→ GIVEN DATA:
++++++

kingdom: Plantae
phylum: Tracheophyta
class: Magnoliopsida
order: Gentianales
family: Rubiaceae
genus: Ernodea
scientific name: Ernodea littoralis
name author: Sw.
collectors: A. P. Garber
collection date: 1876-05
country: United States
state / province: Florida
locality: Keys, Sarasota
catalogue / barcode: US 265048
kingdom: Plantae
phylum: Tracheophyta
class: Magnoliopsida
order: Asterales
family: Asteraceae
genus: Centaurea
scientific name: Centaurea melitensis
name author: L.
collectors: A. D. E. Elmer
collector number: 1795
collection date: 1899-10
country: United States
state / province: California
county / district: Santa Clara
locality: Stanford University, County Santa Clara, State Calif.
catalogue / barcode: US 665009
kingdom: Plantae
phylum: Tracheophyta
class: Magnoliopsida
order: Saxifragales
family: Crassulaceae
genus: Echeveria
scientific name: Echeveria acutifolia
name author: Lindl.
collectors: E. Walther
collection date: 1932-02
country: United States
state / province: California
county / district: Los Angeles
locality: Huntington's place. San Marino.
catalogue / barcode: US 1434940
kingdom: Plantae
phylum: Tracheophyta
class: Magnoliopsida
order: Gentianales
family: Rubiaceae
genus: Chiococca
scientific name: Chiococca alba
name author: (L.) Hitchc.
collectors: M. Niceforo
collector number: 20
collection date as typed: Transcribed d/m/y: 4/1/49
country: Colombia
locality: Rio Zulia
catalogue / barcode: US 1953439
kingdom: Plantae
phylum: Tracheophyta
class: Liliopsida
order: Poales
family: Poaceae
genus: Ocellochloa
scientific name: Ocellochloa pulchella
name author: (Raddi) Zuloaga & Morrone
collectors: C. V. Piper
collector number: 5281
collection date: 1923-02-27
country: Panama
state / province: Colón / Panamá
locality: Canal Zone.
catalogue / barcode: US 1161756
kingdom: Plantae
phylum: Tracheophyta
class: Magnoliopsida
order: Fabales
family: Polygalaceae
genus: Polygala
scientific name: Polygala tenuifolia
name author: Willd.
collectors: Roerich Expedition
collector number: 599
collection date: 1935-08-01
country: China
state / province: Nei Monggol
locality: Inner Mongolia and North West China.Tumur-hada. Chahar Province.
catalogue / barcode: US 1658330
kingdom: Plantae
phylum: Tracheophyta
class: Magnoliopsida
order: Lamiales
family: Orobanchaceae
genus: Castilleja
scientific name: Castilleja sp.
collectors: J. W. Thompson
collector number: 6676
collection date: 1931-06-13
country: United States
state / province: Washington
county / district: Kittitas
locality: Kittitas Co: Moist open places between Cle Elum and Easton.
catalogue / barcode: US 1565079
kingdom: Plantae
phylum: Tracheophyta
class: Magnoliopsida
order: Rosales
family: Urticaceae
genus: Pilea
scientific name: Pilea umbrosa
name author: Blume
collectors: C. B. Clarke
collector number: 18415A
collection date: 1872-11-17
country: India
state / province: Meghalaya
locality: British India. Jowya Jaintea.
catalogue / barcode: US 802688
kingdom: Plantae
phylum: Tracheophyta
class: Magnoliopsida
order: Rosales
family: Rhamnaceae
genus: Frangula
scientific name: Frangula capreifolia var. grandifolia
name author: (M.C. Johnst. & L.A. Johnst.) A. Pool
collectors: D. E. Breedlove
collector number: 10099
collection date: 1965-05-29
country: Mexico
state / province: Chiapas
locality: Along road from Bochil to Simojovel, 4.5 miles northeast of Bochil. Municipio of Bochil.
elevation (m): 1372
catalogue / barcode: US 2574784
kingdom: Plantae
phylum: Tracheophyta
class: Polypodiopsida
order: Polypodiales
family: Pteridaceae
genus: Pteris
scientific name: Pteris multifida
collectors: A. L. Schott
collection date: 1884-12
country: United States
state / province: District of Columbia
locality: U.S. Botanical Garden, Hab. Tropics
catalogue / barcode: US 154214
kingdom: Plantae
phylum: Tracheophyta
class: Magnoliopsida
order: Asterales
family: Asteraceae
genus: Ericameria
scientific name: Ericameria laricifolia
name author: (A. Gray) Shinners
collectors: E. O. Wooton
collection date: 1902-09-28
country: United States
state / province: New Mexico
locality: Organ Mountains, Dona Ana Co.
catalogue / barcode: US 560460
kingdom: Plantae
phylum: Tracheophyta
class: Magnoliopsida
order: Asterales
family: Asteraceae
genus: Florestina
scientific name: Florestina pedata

++++++

→ GOAL:
Pull out each line of the data above that contains the word "locality".

→ EXERCISE RESPONSE:
locality: Keys, Sarasota
locality: Stanford University, County Santa Clara, State Calif.
locality: Huntington's place. San Marino.
locality: Rio Zulia
locality: Canal Zone.
locality: Inner Mongolia and North West China.Tumur-hada. Chahar Province.
locality: Kittitas Co: Moist open places between Cle Elum and Easton.
locality: British India. Jowya Jaintea.
locality: Along road from Bochil to Simojovel, 4.5 miles northeast of Bochil. Municipio of Bochil.
locality: U.S. Botanical Garden, Hab. Tropics
locality: Organ Mountains, Dona Ana Co.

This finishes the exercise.